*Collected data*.
● ● ●

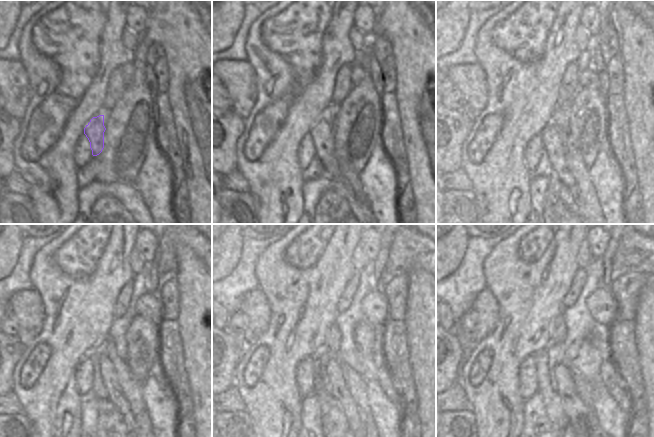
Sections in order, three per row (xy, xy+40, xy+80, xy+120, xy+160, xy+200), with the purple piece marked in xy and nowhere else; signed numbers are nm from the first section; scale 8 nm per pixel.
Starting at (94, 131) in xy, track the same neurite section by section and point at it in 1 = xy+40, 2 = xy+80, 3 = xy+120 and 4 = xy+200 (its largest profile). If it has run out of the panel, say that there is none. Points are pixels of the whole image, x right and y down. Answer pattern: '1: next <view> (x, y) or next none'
1: next xy+40 (322, 133)
2: next xy+80 (568, 166)
3: next xy+120 (124, 390)
4: next xy+200 (575, 392)

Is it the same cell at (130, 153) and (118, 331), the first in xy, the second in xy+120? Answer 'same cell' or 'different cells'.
different cells

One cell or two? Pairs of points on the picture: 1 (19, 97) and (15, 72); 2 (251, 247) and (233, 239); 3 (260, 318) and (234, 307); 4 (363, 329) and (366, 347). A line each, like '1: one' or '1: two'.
1: one
2: two
3: two
4: one

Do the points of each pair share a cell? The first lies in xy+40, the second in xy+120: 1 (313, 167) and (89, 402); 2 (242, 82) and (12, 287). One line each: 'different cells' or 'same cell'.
1: different cells
2: different cells

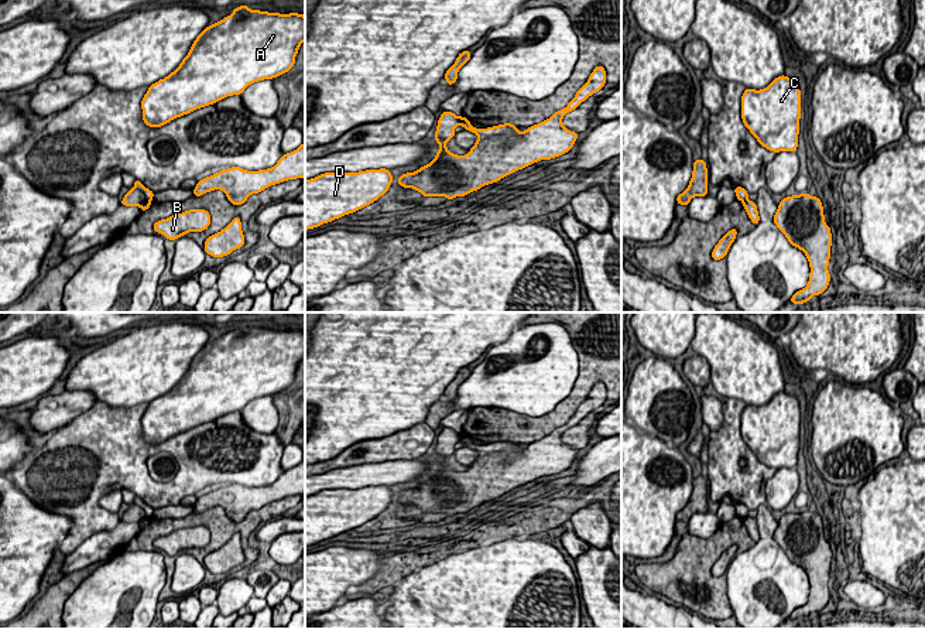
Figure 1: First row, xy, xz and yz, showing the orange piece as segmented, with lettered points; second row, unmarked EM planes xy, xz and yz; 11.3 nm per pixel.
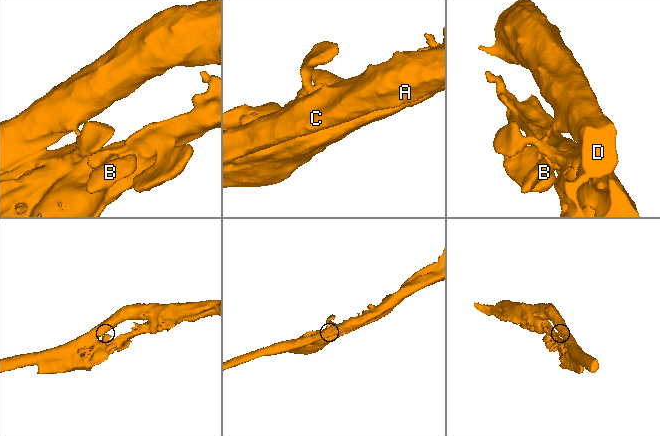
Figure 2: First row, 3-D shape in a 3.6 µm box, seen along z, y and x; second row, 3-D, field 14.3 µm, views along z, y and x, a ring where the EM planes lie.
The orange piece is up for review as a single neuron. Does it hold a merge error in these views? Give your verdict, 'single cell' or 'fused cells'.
fused cells

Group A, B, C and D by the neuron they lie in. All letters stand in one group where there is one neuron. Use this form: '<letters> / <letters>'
A C D / B

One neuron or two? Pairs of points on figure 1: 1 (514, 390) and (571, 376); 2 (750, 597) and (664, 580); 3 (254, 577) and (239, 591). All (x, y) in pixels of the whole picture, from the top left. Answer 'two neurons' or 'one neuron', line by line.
1: one neuron
2: two neurons
3: two neurons

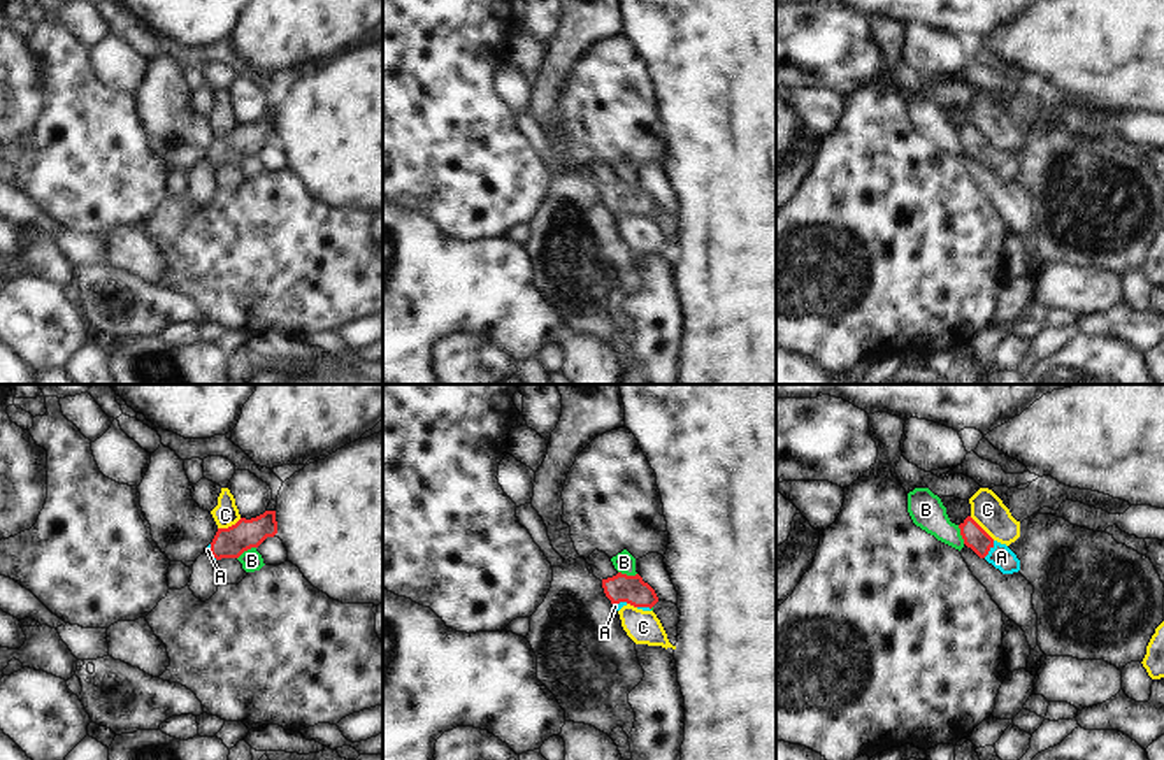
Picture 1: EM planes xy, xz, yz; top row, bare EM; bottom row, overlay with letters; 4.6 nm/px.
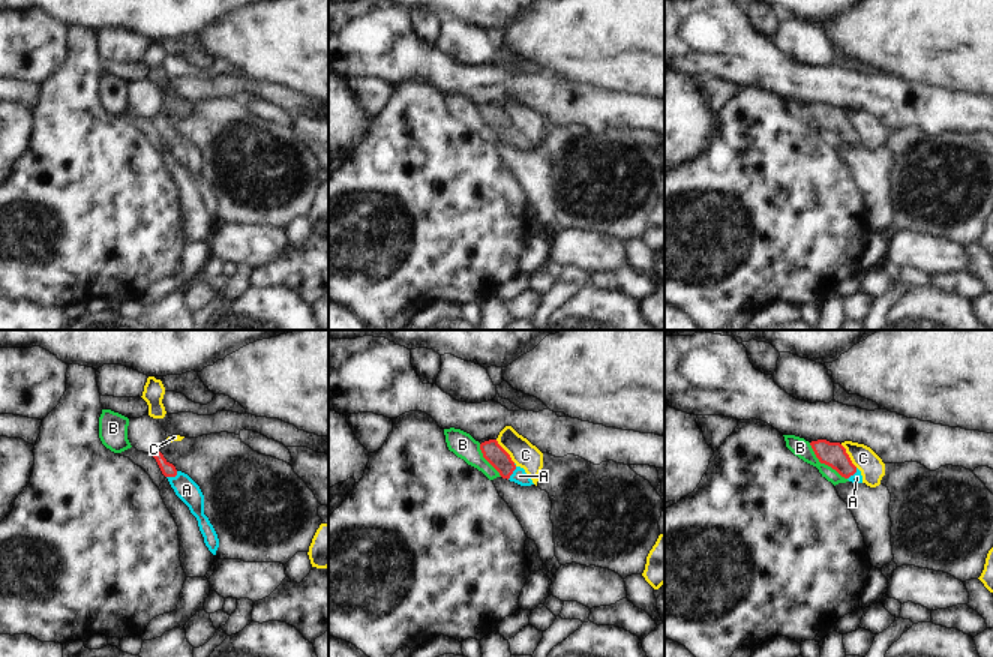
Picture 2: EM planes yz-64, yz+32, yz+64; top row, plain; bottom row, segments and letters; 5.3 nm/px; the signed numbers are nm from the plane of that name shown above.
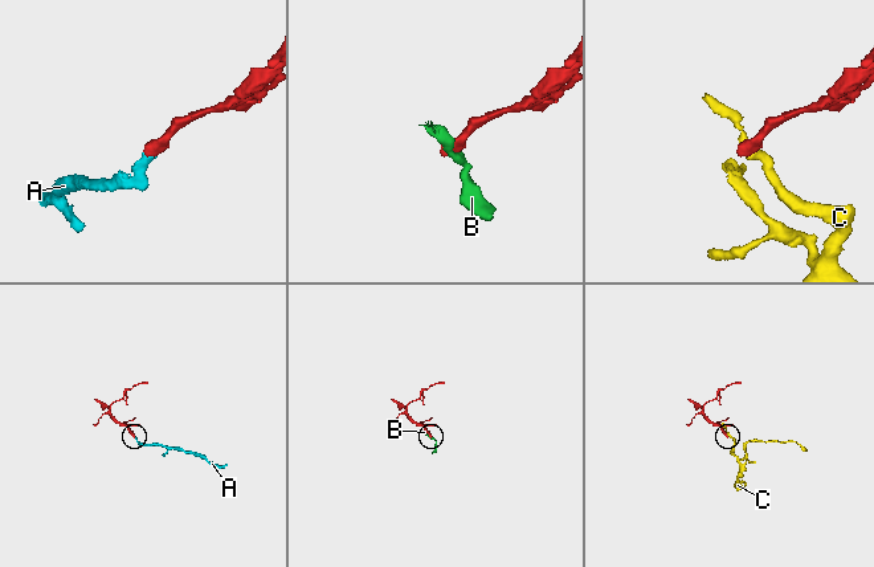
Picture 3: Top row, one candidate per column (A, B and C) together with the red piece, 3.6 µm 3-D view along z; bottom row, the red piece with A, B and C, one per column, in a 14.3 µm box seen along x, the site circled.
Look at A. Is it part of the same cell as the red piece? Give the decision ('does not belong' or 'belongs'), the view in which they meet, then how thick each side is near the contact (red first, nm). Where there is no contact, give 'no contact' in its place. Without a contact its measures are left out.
belongs | yz | 110/110 nm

● ● ●

What you return must be the entries above, exactly as they appear, without any pictures.

Sections in order, three per row (xy, xy+40, xy+80, xy+120, xy+160, xy+200), with the purple piece marked in xy and nowhere else; signed numbers are nm from the first section; scale 8 nm per pixel.
Starting at (94, 131) in xy, track the same neurite section by section and point at it in 1 = xy+40, 2 = xy+80, 3 = xy+120 and 4 = xy+200 (its largest profile). If it has run out of the panel, say that there is none. Points are pixels of the whole image, x right and y down. Answer pattern: '1: next <view> (x, y) or next none'
1: next xy+40 (322, 133)
2: next xy+80 (568, 166)
3: next xy+120 (124, 390)
4: next xy+200 (575, 392)

Is it the same cell at (130, 153) and (118, 331), the first in xy, the second in xy+120? Answer 'same cell' or 'different cells'.
different cells

One cell or two? Pairs of points on the picture: 1 (19, 97) and (15, 72); 2 (251, 247) and (233, 239); 3 (260, 318) and (234, 307); 4 (363, 329) and (366, 347). A line each, like '1: one' or '1: two'.
1: one
2: two
3: two
4: one

Do the points of each pair share a cell? The first lies in xy+40, the second in xy+120: 1 (313, 167) and (89, 402); 2 (242, 82) and (12, 287). One line each: 'different cells' or 'same cell'.
1: different cells
2: different cells

Figure 1: First row, xy, xz and yz, showing the orange piece as segmented, with lettered points; second row, unmarked EM planes xy, xz and yz; 11.3 nm per pixel.
Figure 2: First row, 3-D shape in a 3.6 µm box, seen along z, y and x; second row, 3-D, field 14.3 µm, views along z, y and x, a ring where the EM planes lie.
The orange piece is up for review as a single neuron. Does it hold a merge error in these views? Give your verdict, 'single cell' or 'fused cells'.
fused cells

Group A, B, C and D by the neuron they lie in. All letters stand in one group where there is one neuron. Use this form: '<letters> / <letters>'
A C D / B

One neuron or two? Pairs of points on figure 1: 1 (514, 390) and (571, 376); 2 (750, 597) and (664, 580); 3 (254, 577) and (239, 591). All (x, y) in pixels of the whole picture, from the top left. Answer 'two neurons' or 'one neuron', line by line.
1: one neuron
2: two neurons
3: two neurons

Picture 1: EM planes xy, xz, yz; top row, bare EM; bottom row, overlay with letters; 4.6 nm/px.
Picture 2: EM planes yz-64, yz+32, yz+64; top row, plain; bottom row, segments and letters; 5.3 nm/px; the signed numbers are nm from the plane of that name shown above.
Picture 3: Top row, one candidate per column (A, B and C) together with the red piece, 3.6 µm 3-D view along z; bottom row, the red piece with A, B and C, one per column, in a 14.3 µm box seen along x, the site circled.
Look at A. Is it part of the same cell as the red piece? Give the decision ('does not belong' or 'belongs'), the view in which they meet, then how thick each side is near the contact (red first, nm). Where there is no contact, give 'no contact' in its place. Without a contact its measures are left out.
belongs | yz | 110/110 nm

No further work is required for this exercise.